Passage to read —
┄┄┄┄┄┄┄┄┄┄┄┄┄┄┄┄┄┄┄┄
Angel roomies. Two of my three roommates were delightful. It was like having a PJ party with our bottoms hanging out of our gowns.  With threats of photos we had lots of fun as well as sharing the more poignant times of our lives. We were angels to each other.  I could only try to be an angel to the 3rd and the best I could do was to put deodorant on her underarm when she could not.




Caregiving Angels.  Although it is their job this group of happy employees at McLaren Hospital stopped and chatted and went above and beyond what you normally experience at a hospital.  No one was ever in a hurry! As patient numbers swell during tourist season the hospital offers double pay for short-term staff so they are never over-whelmed and under-staffed. Kudos to McLaren Hospital for putting staff and patients ahead of the bottom line.  







Angels Don and Michelle who made a 24 hour round-trip drive to get me back to Kentucky. I also count as angels Dan and Pat who offered to make the drive.  Instead of angels in white we had a white caravan!  









In Lexington, the next morning I went to emergency room #4 to get blood work done as on a weekend there isn't really anywhere else to go.  But, when you say to the receptionist, "whew, I'm a little short of breath" you find yourself with a trauma team, getting an EKG and being drained of more blood within 10 minutes.
┄┄┄┄┄┄┄┄┄┄┄┄┄┄┄┄┄┄┄┄
Stored data —
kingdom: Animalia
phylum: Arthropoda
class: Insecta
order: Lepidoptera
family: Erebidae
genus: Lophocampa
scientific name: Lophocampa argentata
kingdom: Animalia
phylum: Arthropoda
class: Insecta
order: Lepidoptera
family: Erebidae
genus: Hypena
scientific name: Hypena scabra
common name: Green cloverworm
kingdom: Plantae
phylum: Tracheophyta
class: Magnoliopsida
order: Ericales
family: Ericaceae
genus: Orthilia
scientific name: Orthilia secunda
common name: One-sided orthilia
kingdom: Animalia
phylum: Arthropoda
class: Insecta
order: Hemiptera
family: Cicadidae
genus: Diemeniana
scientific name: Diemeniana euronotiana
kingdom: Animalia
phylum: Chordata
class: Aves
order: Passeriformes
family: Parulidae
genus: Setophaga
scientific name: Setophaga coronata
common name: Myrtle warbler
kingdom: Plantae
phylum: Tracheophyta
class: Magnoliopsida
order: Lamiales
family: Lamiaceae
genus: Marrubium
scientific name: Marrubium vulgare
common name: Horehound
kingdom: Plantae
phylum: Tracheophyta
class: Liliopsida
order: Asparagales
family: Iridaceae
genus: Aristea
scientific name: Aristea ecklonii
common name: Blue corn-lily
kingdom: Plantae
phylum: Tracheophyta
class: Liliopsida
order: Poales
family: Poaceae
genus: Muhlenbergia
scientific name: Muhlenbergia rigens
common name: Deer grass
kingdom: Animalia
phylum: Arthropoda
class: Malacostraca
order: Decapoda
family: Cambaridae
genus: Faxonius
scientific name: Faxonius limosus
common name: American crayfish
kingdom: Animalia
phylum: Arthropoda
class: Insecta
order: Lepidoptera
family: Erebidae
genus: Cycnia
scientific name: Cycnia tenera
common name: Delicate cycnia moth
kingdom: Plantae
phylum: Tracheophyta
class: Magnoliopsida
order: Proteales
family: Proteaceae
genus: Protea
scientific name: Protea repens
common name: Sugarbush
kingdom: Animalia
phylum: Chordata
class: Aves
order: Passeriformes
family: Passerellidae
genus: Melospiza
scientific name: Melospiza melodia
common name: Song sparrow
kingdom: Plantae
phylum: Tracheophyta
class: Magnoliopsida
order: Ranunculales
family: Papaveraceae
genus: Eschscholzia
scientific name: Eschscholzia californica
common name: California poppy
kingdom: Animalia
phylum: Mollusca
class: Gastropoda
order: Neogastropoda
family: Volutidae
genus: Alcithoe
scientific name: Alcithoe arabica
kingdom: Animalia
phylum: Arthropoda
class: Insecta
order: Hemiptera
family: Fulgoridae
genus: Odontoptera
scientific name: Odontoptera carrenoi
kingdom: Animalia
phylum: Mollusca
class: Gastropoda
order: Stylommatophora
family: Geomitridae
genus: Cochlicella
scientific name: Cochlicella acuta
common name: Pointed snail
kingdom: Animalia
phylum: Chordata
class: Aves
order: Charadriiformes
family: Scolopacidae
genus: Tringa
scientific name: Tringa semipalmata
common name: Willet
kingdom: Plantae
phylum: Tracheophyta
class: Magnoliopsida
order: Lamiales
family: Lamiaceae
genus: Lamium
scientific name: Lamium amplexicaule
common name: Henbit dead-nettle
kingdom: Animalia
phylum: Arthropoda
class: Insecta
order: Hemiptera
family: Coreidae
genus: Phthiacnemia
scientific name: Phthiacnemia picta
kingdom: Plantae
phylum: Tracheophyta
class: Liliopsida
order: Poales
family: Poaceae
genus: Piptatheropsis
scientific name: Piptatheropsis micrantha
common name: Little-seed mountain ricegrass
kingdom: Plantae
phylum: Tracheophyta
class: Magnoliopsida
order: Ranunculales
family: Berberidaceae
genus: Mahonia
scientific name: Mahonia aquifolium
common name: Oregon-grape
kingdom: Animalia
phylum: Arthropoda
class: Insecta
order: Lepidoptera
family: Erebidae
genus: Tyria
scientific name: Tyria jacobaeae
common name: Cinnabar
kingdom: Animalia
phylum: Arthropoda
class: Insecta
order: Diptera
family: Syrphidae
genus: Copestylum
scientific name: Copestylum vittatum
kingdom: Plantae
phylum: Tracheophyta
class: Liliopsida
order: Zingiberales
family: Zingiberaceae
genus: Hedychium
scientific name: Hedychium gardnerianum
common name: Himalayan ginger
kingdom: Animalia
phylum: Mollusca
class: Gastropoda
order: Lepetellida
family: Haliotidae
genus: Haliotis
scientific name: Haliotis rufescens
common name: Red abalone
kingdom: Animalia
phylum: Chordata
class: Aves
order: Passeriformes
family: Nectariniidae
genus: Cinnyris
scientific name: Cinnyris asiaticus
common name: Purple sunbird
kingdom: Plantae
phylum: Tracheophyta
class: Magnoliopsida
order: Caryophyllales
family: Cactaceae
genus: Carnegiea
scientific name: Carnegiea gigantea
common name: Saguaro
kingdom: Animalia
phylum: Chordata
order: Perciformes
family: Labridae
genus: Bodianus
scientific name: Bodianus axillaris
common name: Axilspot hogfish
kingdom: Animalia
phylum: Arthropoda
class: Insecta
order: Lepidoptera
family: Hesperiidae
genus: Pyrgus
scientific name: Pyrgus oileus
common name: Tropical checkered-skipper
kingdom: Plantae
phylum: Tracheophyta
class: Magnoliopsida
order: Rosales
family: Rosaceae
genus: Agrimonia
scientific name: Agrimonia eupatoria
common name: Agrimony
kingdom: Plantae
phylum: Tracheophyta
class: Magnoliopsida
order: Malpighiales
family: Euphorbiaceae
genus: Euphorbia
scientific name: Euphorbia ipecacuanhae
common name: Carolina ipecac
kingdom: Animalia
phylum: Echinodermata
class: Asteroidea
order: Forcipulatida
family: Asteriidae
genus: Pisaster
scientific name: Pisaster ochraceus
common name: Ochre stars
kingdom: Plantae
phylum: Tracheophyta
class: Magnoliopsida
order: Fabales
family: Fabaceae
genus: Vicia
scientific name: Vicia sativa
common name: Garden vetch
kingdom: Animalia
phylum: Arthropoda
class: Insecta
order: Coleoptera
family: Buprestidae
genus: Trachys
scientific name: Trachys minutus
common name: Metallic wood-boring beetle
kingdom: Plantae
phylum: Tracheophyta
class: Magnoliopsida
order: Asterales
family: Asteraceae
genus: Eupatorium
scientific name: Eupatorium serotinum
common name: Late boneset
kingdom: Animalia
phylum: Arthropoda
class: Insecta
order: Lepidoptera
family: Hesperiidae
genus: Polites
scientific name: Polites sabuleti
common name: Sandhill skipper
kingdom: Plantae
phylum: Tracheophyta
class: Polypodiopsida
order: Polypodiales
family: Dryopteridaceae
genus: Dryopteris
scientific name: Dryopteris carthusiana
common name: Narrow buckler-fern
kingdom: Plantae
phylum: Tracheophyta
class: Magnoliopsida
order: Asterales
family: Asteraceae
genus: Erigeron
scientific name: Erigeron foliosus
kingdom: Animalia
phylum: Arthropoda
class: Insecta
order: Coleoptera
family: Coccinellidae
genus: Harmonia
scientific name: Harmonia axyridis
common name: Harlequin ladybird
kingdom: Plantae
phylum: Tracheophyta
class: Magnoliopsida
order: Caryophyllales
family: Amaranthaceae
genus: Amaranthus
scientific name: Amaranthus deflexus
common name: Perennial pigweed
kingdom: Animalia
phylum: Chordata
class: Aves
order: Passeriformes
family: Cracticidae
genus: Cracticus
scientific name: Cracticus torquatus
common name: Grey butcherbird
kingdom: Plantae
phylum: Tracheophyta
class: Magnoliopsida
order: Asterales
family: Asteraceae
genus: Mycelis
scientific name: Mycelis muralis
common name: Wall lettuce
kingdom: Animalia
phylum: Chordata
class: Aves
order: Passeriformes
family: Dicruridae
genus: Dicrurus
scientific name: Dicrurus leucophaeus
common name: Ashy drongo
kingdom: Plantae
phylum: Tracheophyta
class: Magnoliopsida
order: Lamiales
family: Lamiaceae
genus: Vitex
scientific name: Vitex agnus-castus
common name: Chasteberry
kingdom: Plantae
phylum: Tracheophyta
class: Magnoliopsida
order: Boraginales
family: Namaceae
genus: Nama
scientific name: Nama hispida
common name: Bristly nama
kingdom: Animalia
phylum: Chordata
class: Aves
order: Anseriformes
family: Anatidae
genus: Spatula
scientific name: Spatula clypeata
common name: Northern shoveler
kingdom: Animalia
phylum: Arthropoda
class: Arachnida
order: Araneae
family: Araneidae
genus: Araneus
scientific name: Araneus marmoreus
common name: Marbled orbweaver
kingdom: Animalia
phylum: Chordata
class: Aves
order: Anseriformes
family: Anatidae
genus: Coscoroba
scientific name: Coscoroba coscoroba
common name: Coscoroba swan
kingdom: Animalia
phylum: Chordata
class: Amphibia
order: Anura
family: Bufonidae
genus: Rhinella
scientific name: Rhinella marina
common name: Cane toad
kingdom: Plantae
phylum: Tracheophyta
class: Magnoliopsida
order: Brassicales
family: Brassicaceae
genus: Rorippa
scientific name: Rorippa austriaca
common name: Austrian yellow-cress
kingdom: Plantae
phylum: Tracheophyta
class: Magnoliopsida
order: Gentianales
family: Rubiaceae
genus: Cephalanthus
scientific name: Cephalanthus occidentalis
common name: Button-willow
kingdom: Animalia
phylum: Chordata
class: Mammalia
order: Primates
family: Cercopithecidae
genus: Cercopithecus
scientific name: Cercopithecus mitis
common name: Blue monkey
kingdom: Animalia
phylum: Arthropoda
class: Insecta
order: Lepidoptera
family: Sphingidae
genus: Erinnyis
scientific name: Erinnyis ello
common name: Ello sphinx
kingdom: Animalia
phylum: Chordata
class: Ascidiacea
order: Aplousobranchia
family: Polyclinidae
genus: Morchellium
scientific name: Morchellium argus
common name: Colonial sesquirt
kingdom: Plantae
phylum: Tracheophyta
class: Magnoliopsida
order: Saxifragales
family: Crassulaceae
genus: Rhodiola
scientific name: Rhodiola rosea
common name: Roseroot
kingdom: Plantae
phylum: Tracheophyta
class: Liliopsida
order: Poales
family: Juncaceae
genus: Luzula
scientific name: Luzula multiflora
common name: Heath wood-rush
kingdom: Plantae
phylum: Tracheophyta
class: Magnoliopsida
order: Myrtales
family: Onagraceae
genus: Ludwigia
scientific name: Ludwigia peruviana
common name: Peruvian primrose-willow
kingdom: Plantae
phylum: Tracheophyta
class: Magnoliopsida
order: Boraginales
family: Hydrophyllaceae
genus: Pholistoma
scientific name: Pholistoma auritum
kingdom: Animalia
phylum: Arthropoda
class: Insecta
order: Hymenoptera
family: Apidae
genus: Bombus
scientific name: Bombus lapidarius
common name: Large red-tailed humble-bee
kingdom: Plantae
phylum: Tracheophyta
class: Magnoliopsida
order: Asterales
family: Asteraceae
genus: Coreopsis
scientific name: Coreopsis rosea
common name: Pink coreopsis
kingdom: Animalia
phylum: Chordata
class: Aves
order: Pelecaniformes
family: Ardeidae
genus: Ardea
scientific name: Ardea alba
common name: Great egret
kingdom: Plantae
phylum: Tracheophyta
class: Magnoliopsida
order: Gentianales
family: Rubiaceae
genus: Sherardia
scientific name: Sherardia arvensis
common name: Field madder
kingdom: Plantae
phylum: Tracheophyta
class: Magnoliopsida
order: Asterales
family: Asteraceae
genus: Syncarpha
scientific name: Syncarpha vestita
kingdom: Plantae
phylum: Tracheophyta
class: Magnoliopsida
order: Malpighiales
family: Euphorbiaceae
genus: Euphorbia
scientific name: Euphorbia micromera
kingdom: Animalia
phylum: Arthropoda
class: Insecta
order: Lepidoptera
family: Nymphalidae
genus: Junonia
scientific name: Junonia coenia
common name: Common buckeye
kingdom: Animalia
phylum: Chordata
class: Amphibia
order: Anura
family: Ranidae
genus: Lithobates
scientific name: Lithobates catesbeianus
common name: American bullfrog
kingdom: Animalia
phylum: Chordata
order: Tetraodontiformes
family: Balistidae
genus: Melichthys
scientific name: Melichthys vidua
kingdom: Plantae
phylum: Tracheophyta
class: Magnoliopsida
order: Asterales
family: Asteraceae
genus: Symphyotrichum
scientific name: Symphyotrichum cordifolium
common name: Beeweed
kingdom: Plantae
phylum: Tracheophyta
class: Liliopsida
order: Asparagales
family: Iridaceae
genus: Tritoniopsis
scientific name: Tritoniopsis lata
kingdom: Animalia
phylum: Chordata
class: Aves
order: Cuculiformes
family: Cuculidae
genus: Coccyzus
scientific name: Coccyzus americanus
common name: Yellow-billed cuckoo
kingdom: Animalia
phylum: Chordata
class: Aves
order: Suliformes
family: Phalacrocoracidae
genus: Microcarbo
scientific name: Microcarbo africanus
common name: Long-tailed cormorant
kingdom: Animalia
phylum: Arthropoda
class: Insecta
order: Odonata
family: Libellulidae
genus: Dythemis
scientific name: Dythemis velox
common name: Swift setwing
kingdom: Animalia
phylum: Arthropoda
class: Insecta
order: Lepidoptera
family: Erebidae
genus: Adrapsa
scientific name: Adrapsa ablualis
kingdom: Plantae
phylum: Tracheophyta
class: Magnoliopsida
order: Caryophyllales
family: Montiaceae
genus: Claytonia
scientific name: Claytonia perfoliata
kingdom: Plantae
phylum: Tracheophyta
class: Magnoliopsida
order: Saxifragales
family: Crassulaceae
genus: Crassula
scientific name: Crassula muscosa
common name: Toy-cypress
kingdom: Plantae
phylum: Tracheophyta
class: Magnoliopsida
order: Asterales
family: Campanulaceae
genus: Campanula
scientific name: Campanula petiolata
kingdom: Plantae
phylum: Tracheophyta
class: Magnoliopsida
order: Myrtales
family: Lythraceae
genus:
┄┄┄┄┄┄┄┄┄┄┄┄┄┄┄┄┄┄┄┄
Activity 1 —
Transcribe the passage about angels between "Angel roomies. Two" and "the bottom line.", inclusive.
Activity 2 —
In one to three sentences, explain why the passage about angels says the staff at McLaren Hospital is never overwhelmed and under-staffed.

Final answer 1 —
Angel roomies. Two of my three roommates were delightful. It was like having a PJ party with our bottoms hanging out of our gowns.  With threats of photos we had lots of fun as well as sharing the more poignant times of our lives. We were angels to each other.  I could only try to be an angel to the 3rd and the best I could do was to put deodorant on her underarm when she could not.




Caregiving Angels.  Although it is their job this group of happy employees at McLaren Hospital stopped and chatted and went above and beyond what you normally experience at a hospital.  No one was ever in a hurry! As patient numbers swell during tourist season the hospital offers double pay for short-term staff so they are never over-whelmed and under-staffed. Kudos to McLaren Hospital for putting staff and patients ahead of the bottom line.

Final answer 2 —
Patient numbers swell during tourist season, so McLaren Hospital offers double pay for short-term staff. This keeps the staff from being overwhelmed and under-staffed.